Обида подстегивает его тлеющую решимость.

– А что бы ты, Эфраим, сердце мое, сказал, если бы этого губернатора ухлопал твой знакомый?

– Кроме тебя и Авнера, у меня знакомых нет.

– Ну, не знакомый, сердце мое, ну близкий… очень близкий тебе человек…

Господи, наконец подобрался вплотную, Шмуле-Сендер вытирает испарину на лбу и смотрит на Эфраима, как прирученная ворона: диковато и в то же время пристально.

– И близких у меня нет, – говорит каменотес.

– А дети?

– Дети – это не близкие. Дети – это далекие.

Эфраиму такое признание дается с трудом. Но кому пожалуешься на свою судьбу, с кем поделишься горестями, если не со Шмуле-Сендером. Шмуле-Сендер – его последнее убежище, его последнее утешение. Он в доме Шмуле-Сендера и столуется, и порой, когда хворает, отлеживается. Жена водовоза – Фейга была подругой Гинде. Теперь, как шутит Шмуле-Сендер, у них одна жена на двоих. Вот только птенцов они уже не высидят – ни Дудаков, ни Лазареков.

– Есть у тебя близкие, – настаивает Шмуле-Сендер. – Эзра… Шахна… Гирш… Гирш, – повторяет он.

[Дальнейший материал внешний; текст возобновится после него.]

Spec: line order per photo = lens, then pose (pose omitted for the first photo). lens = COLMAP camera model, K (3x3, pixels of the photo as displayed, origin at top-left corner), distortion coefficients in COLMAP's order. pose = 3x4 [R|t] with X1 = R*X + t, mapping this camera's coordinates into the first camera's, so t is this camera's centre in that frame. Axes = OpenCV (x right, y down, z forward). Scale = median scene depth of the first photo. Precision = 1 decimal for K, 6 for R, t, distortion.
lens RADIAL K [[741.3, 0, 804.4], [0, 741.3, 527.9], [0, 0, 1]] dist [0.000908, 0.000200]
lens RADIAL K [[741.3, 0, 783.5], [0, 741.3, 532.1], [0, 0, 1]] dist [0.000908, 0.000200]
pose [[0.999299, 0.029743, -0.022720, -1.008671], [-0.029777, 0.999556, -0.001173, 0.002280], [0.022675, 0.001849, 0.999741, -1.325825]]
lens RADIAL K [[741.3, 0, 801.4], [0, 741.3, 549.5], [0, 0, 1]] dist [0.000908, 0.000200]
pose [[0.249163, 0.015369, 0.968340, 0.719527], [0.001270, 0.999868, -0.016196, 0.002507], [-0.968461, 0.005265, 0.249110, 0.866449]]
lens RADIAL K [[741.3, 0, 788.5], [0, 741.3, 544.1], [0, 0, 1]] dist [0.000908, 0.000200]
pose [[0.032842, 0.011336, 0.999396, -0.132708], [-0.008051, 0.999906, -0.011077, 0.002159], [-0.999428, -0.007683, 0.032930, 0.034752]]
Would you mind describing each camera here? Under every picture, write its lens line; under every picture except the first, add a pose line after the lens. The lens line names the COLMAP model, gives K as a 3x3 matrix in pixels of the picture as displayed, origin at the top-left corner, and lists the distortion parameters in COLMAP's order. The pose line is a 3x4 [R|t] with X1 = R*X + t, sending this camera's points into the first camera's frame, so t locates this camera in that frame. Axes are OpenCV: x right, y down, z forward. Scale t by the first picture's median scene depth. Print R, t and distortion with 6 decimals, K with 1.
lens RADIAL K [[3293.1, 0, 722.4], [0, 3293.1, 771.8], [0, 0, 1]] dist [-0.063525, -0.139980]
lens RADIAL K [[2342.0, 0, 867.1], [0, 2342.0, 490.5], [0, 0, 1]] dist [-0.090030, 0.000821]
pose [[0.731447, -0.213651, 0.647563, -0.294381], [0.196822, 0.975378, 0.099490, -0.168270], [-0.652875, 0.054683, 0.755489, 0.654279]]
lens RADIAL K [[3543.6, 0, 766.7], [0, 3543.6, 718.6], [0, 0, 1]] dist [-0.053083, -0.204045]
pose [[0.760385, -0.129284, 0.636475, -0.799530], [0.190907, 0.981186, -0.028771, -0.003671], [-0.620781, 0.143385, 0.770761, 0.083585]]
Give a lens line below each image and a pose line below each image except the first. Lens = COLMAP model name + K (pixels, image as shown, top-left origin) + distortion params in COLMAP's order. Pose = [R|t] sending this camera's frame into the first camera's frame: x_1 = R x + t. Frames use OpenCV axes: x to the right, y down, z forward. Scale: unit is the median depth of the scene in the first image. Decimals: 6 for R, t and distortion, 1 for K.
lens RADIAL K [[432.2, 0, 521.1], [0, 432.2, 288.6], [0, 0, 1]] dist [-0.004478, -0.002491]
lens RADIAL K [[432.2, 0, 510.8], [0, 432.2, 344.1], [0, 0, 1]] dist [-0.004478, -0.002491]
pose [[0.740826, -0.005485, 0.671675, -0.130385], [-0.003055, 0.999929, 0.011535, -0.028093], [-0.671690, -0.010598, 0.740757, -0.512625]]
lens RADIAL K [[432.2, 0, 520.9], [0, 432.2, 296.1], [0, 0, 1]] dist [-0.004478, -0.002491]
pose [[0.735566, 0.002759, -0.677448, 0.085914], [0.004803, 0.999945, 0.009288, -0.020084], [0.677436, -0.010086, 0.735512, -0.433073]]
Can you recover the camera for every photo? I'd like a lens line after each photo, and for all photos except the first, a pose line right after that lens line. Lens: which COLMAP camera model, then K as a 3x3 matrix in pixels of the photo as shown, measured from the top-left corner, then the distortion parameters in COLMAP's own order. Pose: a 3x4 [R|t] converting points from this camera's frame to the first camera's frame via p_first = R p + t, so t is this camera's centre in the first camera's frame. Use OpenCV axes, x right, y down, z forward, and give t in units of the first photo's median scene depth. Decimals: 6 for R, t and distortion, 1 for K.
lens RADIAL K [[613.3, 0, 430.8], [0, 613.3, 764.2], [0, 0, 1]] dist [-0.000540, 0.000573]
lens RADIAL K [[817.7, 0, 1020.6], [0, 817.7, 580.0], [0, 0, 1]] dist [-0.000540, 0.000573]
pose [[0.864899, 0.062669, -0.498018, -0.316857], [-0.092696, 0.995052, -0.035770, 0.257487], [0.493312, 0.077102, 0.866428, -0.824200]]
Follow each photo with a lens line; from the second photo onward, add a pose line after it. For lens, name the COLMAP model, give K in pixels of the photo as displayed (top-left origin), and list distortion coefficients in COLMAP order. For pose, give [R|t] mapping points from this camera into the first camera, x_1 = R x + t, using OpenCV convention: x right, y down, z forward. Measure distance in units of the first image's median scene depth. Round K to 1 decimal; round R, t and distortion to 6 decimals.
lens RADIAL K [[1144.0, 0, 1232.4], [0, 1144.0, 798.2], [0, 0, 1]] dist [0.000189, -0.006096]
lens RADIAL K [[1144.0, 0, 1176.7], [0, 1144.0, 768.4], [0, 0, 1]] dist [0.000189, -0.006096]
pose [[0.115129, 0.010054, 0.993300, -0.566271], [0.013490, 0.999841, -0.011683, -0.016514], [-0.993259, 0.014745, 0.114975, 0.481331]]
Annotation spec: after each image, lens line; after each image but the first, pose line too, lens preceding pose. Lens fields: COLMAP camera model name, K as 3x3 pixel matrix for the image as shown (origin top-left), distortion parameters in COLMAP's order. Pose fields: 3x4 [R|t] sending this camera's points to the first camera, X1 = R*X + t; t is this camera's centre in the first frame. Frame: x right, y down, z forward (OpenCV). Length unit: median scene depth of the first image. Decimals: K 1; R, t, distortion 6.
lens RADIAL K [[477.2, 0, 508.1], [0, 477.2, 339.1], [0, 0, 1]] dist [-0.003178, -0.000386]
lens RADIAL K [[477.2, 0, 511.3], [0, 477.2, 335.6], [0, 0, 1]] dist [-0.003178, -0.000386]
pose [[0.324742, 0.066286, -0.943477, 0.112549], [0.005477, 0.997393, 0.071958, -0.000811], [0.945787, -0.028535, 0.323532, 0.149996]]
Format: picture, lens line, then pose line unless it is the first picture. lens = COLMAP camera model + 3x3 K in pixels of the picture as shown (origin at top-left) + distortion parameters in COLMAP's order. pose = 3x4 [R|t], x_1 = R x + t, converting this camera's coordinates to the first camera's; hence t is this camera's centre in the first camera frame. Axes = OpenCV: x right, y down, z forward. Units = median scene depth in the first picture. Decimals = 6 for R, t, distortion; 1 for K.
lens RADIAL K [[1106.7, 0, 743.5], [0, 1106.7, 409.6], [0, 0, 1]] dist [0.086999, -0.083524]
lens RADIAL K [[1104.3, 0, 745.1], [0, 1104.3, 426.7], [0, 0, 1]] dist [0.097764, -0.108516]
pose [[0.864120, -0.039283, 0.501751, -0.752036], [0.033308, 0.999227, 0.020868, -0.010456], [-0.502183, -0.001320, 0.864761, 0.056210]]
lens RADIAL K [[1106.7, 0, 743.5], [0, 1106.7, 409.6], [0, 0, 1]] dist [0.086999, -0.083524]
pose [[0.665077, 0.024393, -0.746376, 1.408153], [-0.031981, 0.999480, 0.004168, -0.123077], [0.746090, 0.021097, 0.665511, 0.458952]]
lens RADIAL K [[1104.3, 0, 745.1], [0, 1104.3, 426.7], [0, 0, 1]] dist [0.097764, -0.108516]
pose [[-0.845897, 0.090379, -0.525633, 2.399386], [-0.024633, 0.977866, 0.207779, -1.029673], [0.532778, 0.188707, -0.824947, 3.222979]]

– Не хочешь ли ты сказать, что все они стреляли в генерал-губернатора.

– Я не говорю: все, – скороговоркой отвечает Шмуле-Сендер.

– Шахна?

Нет, чтобы Шмуле-Сендеру ответить: Шахна – и все превратить в шутку.

– Не Шахна, а Гирш. Гиршке-Копейка.

– Гиршке убил губернатора? Этот сморчок, этот лоботряс, этот неслух убил человека?

Все вокруг дрожит от Эфраимова вопроса, и сам вопрос дрожит, кружится в воздухе, жужжит мохнатым шмелем.

– Разве я сказал: убил… Я сказал: ранил… в руку… и в ногу…

– Жаль.

– Кого?

– Обоих.

– Это все еще может оказаться брехней.

Шмуле-Сендер пытается все свалить на родственника Фейги Шмерла-Ицика, зерноеда (у них в роду – все вралй и недотепы), остановившегося в местечке не для того, чтобы погостить у родни, а чтобы помочиться за углом. Вот и помочился дурной вестью, и струйка от нее потекла во все стороны.

– Я вчера сон видел, – говорит Эфраим. – Лежу, значит, в постели, заросший, старый… лет мне, пожалуй, еще больше, чем сейчас… и вдруг ко мне подходит Гиршке, малюсенький, в коротких штанишках, в фартуке, в руках дратва, шило… Я смотрю на него и спрашиваю: «Ты почему, Гиршеле, сердце мое, такой махонький, тебе же уже за тридцать?» – «А я, – говорит, – не расту». – «Все растут, ты один каким крохой был, таким и остался». – «У меня, отец, только душа растет, в груди не умещается, все наружу лезет. Я заталкиваю ее обратно, а она вылезает, и все ее топчут, топчут…» Понимаешь, Шмуле-Сендер?

– Ага.

Шмуле-Сендер слушает его, затаив дыхание. Теперь уже не один шмель, а целый рой кружится над его головой, которая еще совсем недавно была гладкой и легкой, как яйцо наседки.

– А я ему говорю: «Зачем она тебе, твоя душа?»

– А он?

– А он только улыбается.

Эфраим замолкает и, как Шмуле-Сендеру кажется, вытирает глаза. Может, соринка попала, а может, и слеза брызнула ненароком.

– А про графский камень я правду говорил. Попроси у Юдла Крапивникова.

– Спасибо, – говорит Эфраим.

– Лежит себе без дела… Вот я и подумал: чем не памятник.

Шмуле-Сендер вызывается тотчас свою лошадь запрячь и поехать с Эфраимом в имение графа Завадского. Там экономом служит Юдл Крапивников. Может, задарма отдаст. Ведь он, Эфраим, и для его, Крапивникова, родителей – отца-аптекаря и матери-повитухи – такие надгробия на россиенском кладбище сделал! Дай бог каждому еврею такие!

Графу Завадскому камень этот не нужен, графов хоронят в Вильно, у них там фамильный склеп и часовня, а покуда они живы, то по заграницам мотаются, в Париже сидят, пьют, гуляют, денежки транжирят. Эх, если бы и нам, Эфраим, такую жизнь! Ешь с утра до вечера всякие лакомства, пей напитки, с барышнями шашни води, а тут, в Литве, за тридевять земель на тебя спину гнут; какой-нибудь Юдл Крапивников твои доходы подсчитывает и складывает в кошелек, а те, что не складывает, в Париж барину шлет.